Sellout Watch: Jean-luc Godard?!?!

From Stephanie Zacharek’s review of a Godard biography in the Times Book Review from Sunday:

[Author Richard] Brody is hardly blind to his subject’s foibles: he calls Godard on his flimsier political ideas, particularly his devotion to Maoism (a trend among French intellectuals in the late ’60s that Brody identifies, rightly, as thinly veiled fascism) and, later, the anti-Semitism that repeatedly surfaced in his work. It’s also worth noting that Godard, the committed Maoist and spewer of anti-capitalist, anti-American rhetoric, made two commercials for Nike in the early 1990s. They were never broadcast, though presumably Godard cashed the checks.

Emphasis added. I was delighted to work with both Zacharek and her husband, Charles Taylor, at Salon, back in the day. The first graf of Zacharek’s book review reminded me why:

Richard Brody’s “Everything Is Cinema: The Working Life of Jean-Luc Godard” is a story of transformation, a painstaking account of a lifelong artistic journey. Now we know how one of the greatest of all filmmakers—the man who so radically changed cinema in 1959 with his debut feature, “Breathless”—became an intolerable gasbag.


4 Comments so far

  1. Dan Coyle July 14th, 2008 9:39 pm

    Nike Commercials?

    That’s like Warren Ellis doing X-Men.

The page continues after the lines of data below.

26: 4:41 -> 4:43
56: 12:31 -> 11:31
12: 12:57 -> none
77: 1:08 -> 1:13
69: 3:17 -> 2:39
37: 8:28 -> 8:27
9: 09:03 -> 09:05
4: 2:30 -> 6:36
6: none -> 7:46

    Coyle’s First Law: EVERYONE sells out. EVERYONE.

  2. Chuck July 15th, 2008 8:01 am

    So this is why I’ve been getting tons of searches at my blog from people looking for these Godard-Nike ads (a detail I mentioned like 3-4 years ago, in passing). Brody’s biography sounds interesting.

  3. Ed Howard July 15th, 2008 8:19 am

    Actually, Zacharek’s review seems quite blinkered. She spectacularly misses the point on Godard’s late films. She criticizes him for being too much inside his own head, as if that’s a slur — as if this kind of personal expression isn’t what critics should expect of our finest artists. To say that his late films subvert emotional engagement only means that he’s achieved his goal. He’s continually looking for new ways to express abstract thought in cinema, to explore the political questions that he has been obsessively re-visiting throughout his career, and all Zacharek wants is more Breathless? That’s fine and all, but if she’s that disinterested in the frankly avant-garde and original places that Godard’s films have gone, she should just admit it instead of trying to come up with elaborate aesthetic justifications for her knee-jerk reactions. She repeats Brody’s questionable assertions about Godard’s anti-Semitism (and fascism?!) without qualification, choosing instead to question the author’s enthusiasm for Godard’s late films. And she does so in the vaguest terms, dismissing in one fell swoop Godard’s entire “post-1967 output,” as though the last 40 years have been a monolithic period of decline for the once-great filmmaker. It’s an idea that middlebrow critics and audiences are all too willing to accept rather than have to deal with the complications and intricacies of Godard’s varied output in the last 40 years.

    As for the commercial question, I imagine there’s a reason Godard’s Nike commercial was never shown — probably because it was as uncompromising and unique as the jeans commercials he made for a French company, which were like Godard essays in miniature. Even if the Nike ads, which I haven’t seen, are more bland, Godard certainly wouldn’t be the first filmmaker to cash a corporate check in order to finance his radical agenda. He’s always been very open about the fact that he’s willing to do just about anything to be able to continue making the films he wants to — including stealing film and cameras to make his first films. It’s very easy to criticize the guy, but the fact remains that he has never compromised his films; he’s continued making exactly the movies he wants to. Zacharek’s smug accusation of “sellout” completely dodges the content of the films themselves to take cheap shots at the man behind the camera.

  4. Bingham Bryant August 5th, 2008 12:45 pm

    I completely agree with Mr. Howard. Godard started accepting commissions very early on in his career, and as Brody’s book amply explains, not once has the finished work remotely resembled what was initially agreed on. And regardless, I don’t see this as selling out, it’s tragic, but not worthy of derision, that one of the greatest living artists has to look to outside sources of income to continue to produce masterpieces. Another director that had to do this for most of his career? Orson Welles.
    As for Brody’s accusations of anti-semitism, I’ve read the entire book, and found them outrageous. So many of his claims required such monstrous leaps of imagination that the last two chapters were almost entirely ruined for me.